* Action item: Pull out every line in the rows below that contains the word "many", copying each such line in full. Case counts, so a line qualifies only if its capitalization matches.

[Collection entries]

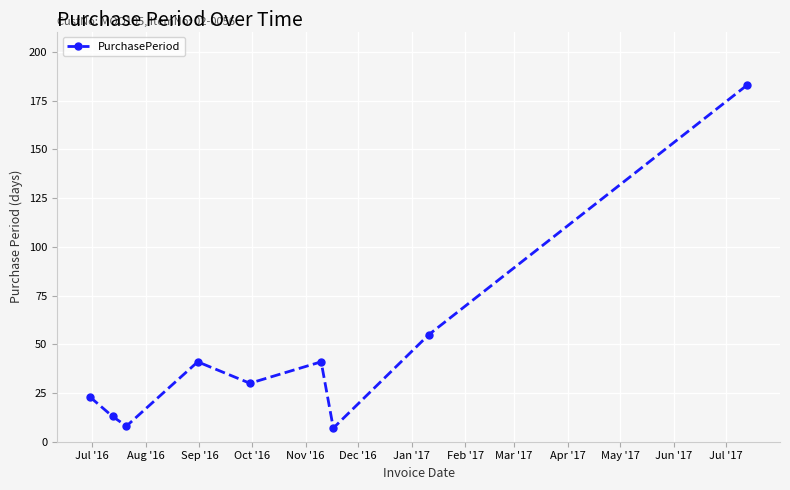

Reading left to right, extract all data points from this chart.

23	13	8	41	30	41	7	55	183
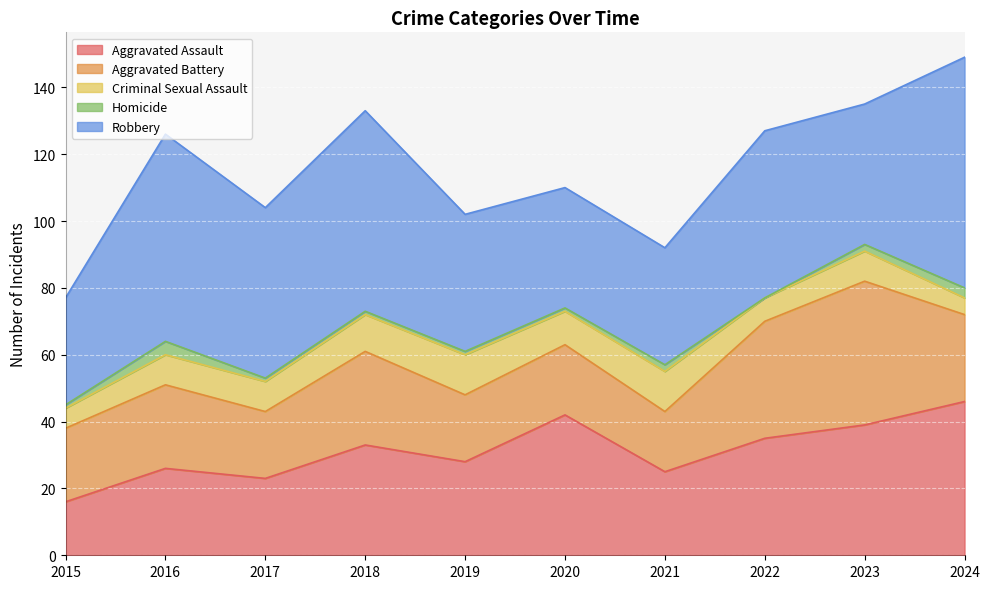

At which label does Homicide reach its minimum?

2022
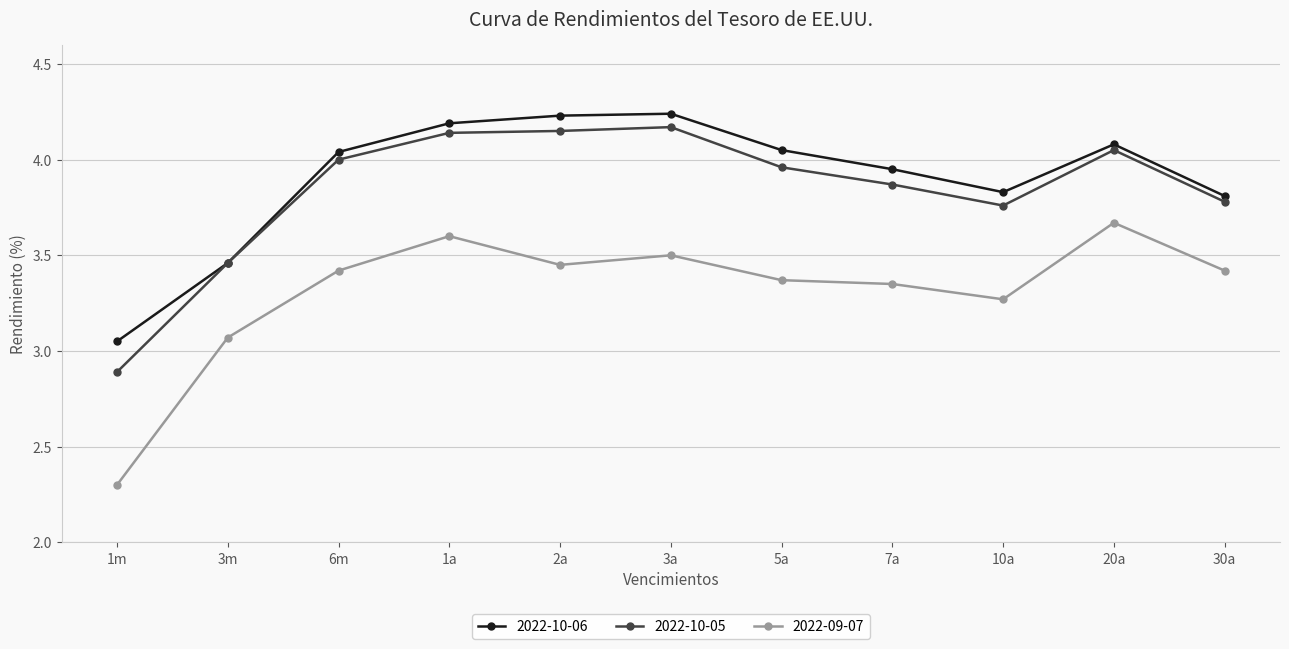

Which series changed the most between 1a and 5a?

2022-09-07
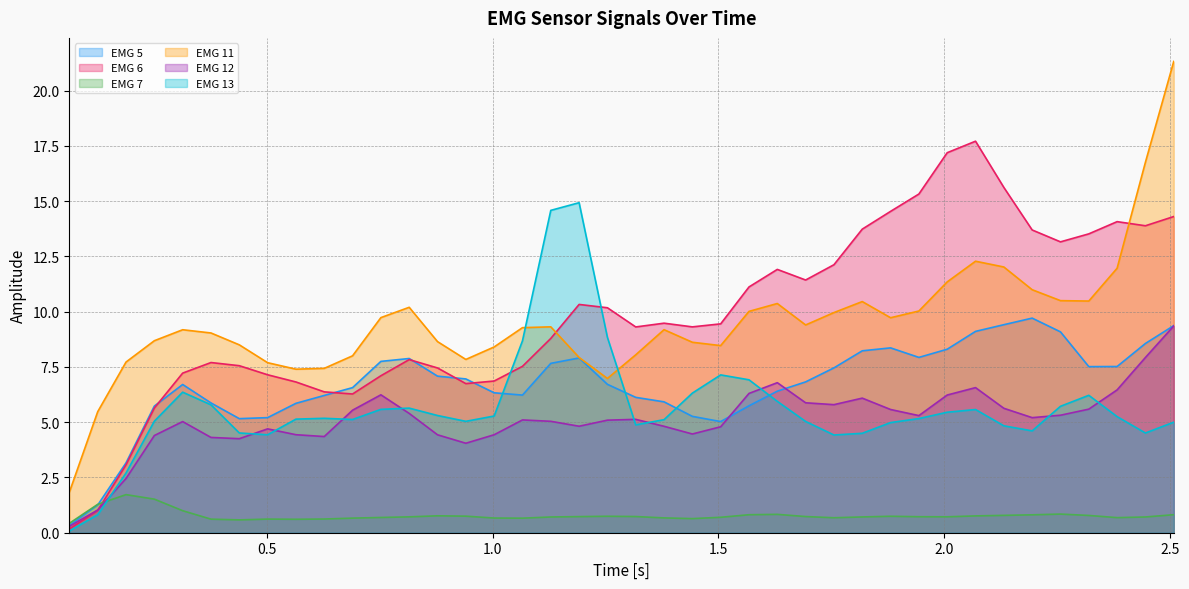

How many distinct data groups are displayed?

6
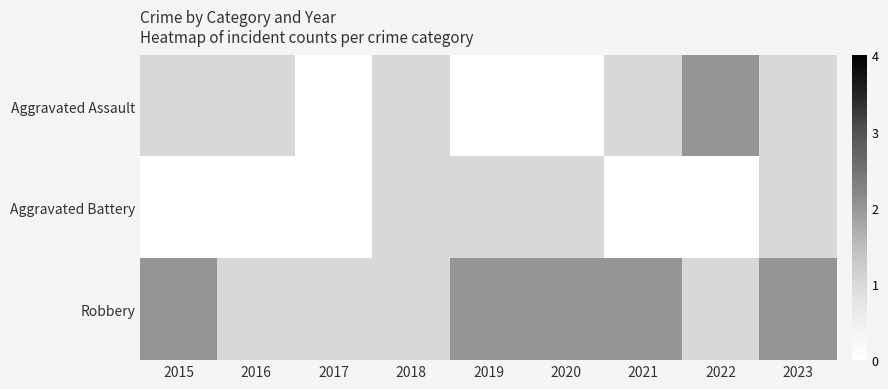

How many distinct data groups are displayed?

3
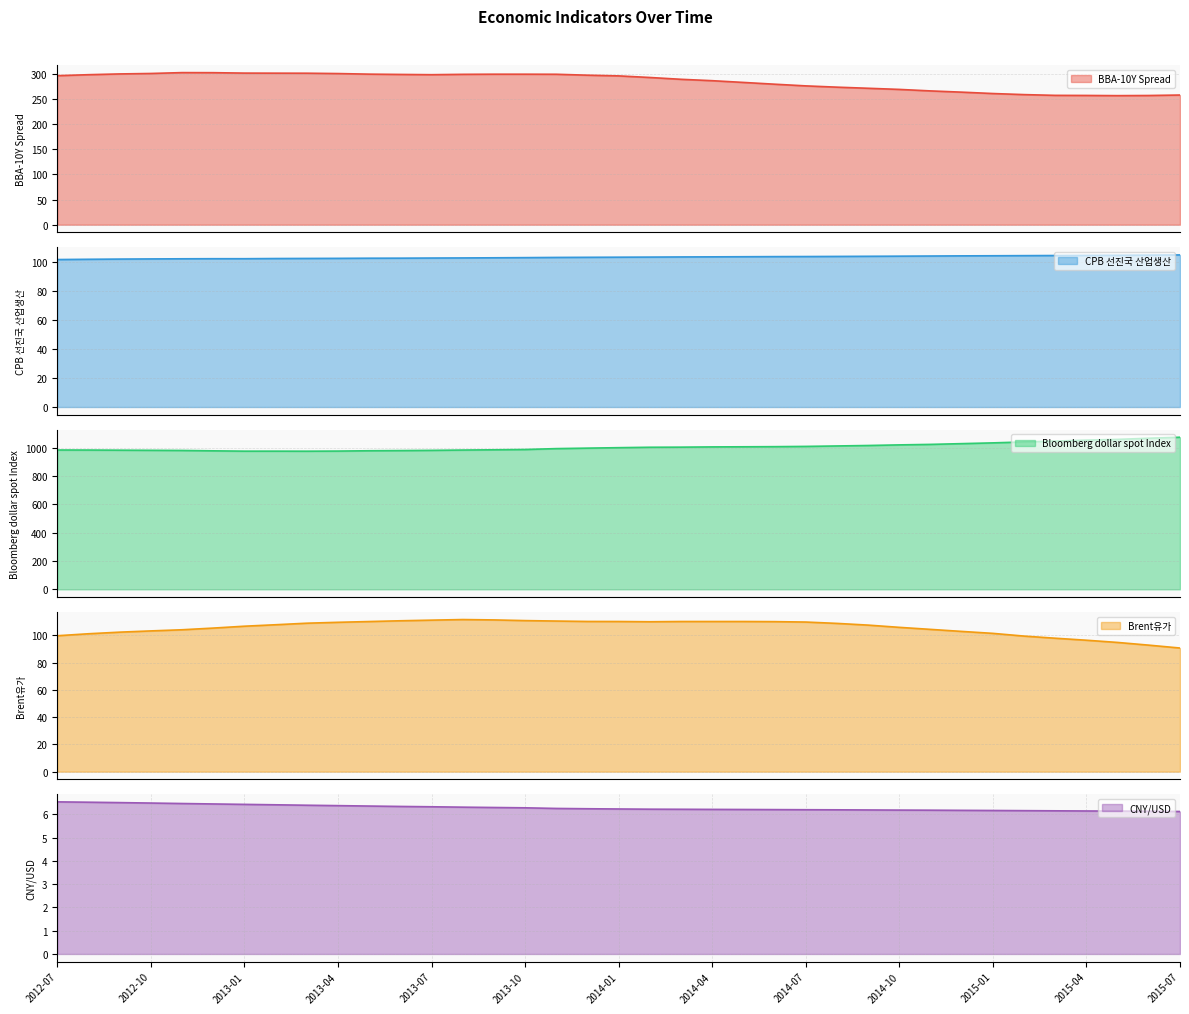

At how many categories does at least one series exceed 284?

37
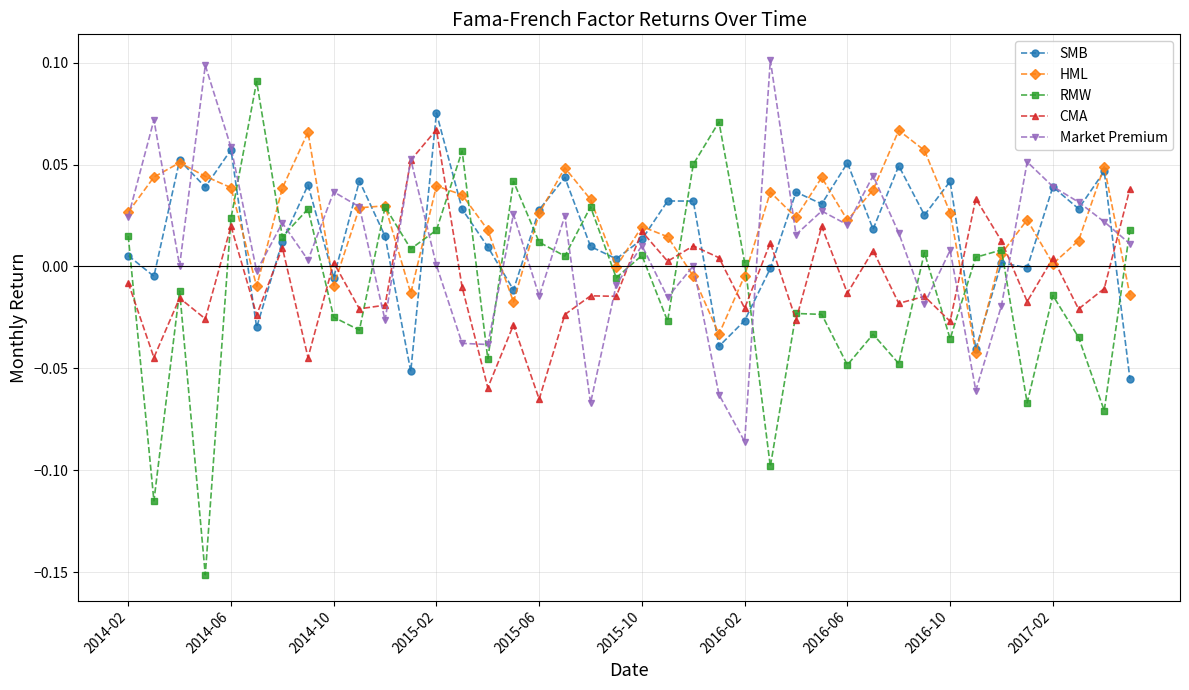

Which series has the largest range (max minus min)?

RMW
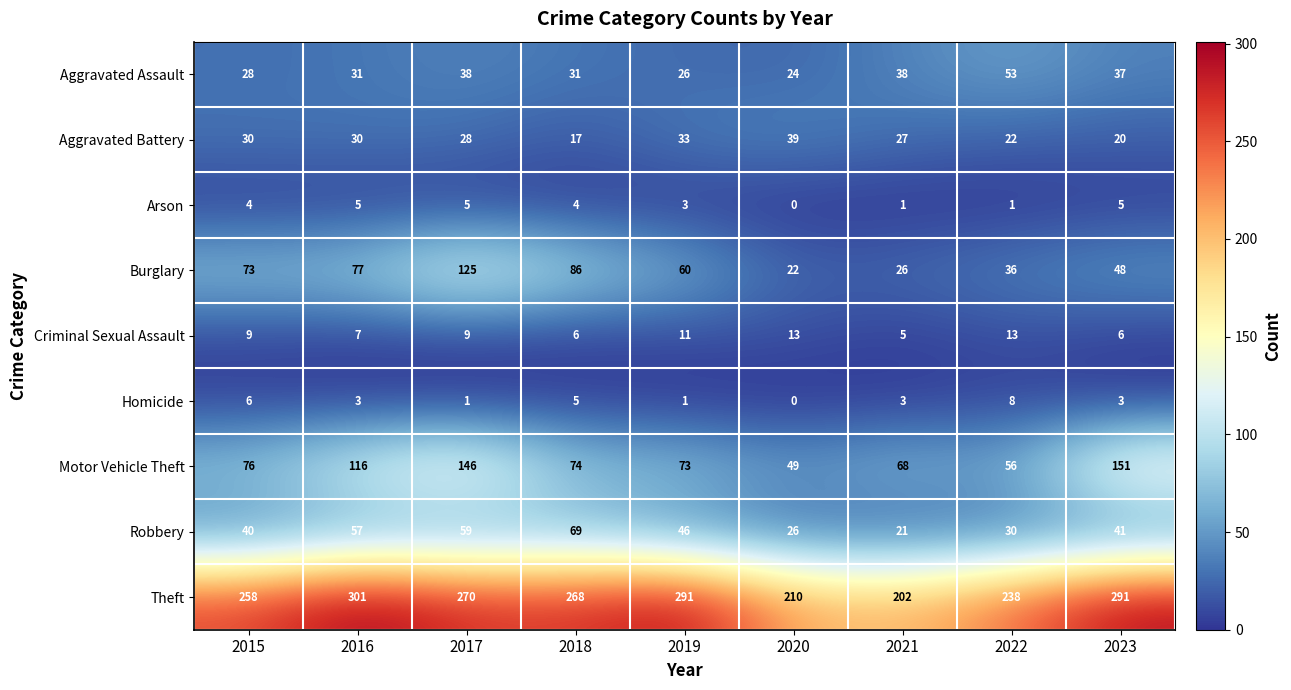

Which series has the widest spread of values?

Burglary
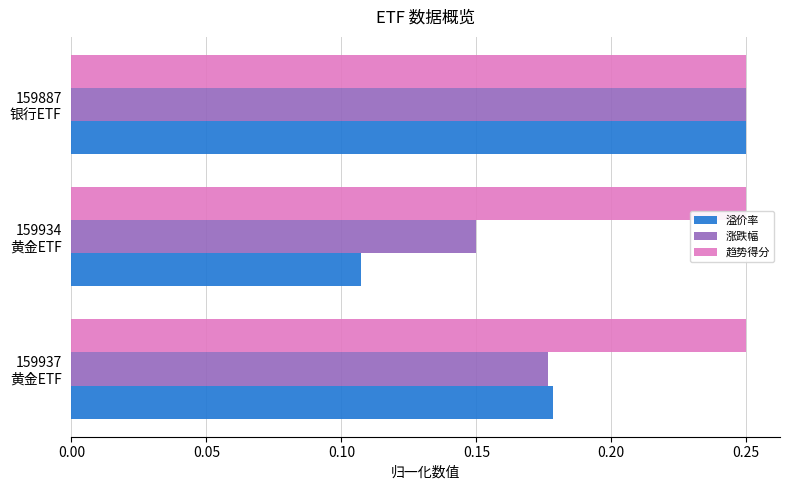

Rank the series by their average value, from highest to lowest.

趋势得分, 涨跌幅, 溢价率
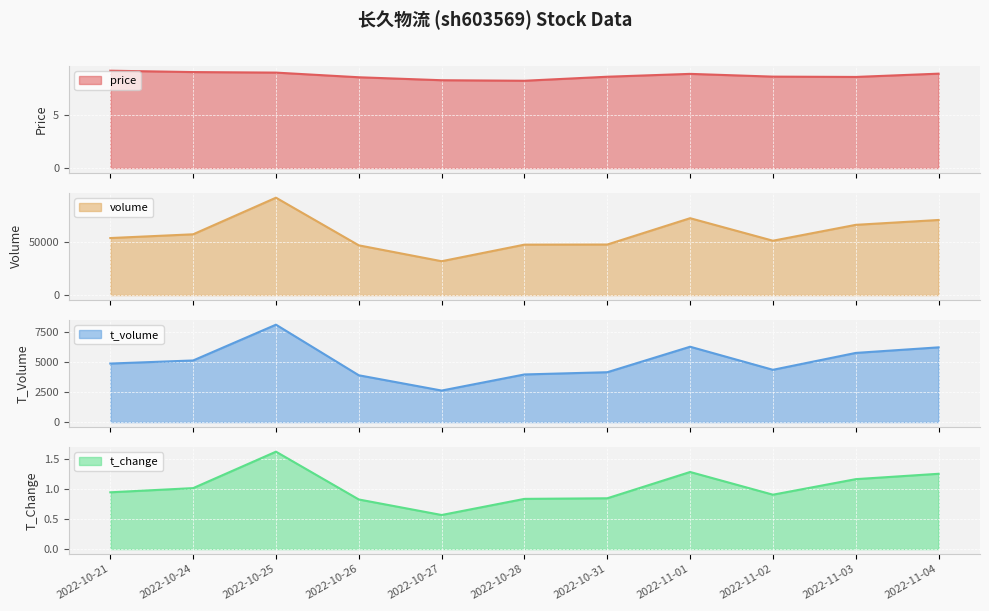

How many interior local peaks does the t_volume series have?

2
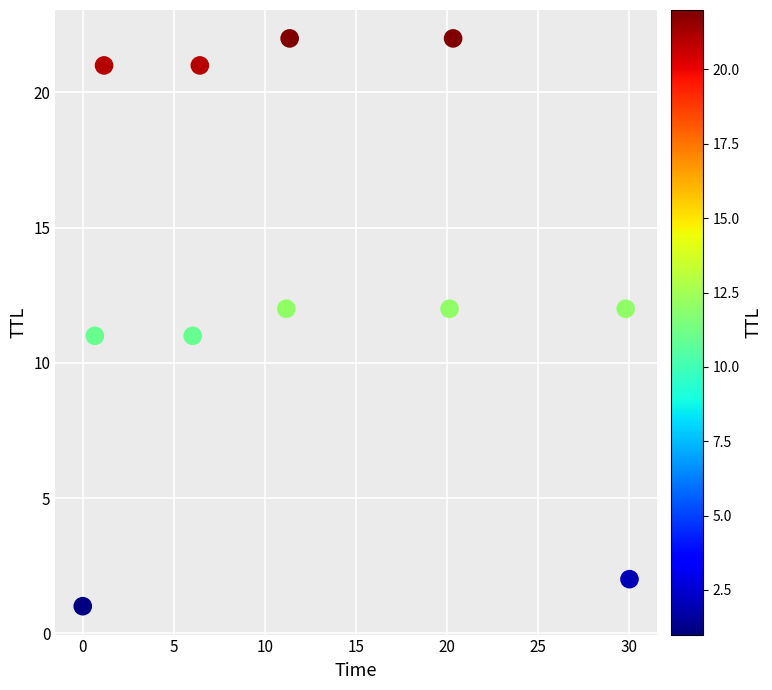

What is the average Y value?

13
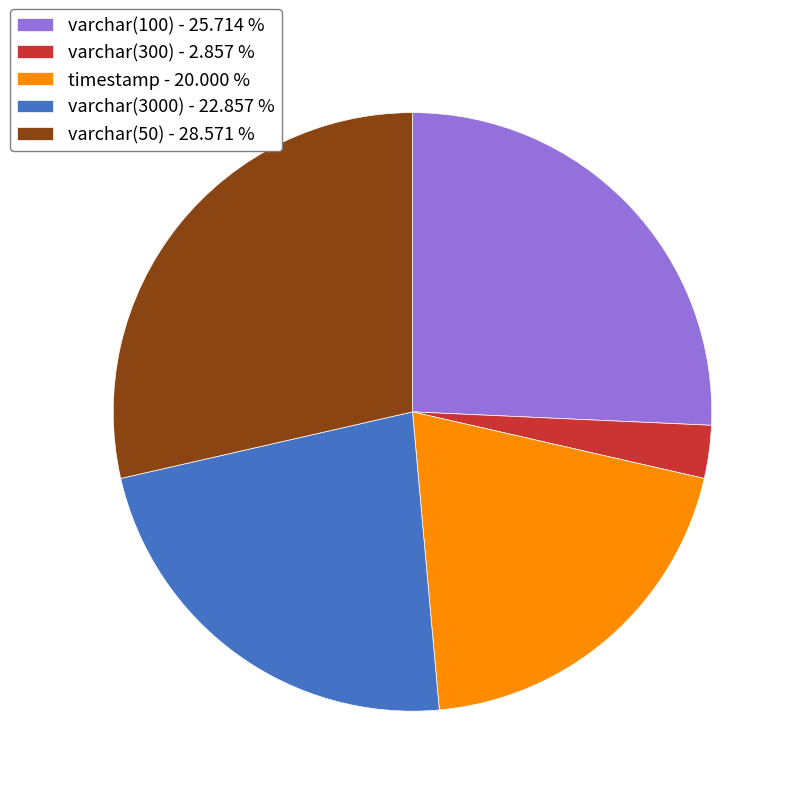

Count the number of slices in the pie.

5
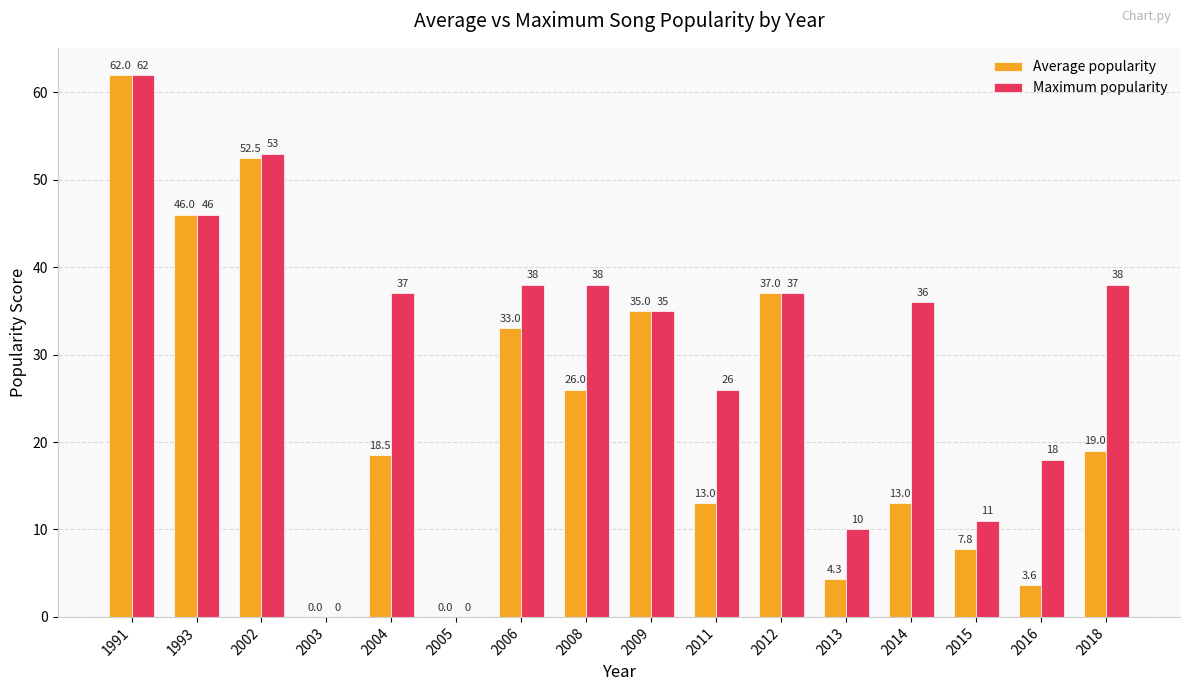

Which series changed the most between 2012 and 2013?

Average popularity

* Solution to this exercise:
How many distinct data groups are displayed?
How many distinct data groups are displayed?
At how many categories does at least one series exceed 284?
How many interior local peaks does the t_volume series have?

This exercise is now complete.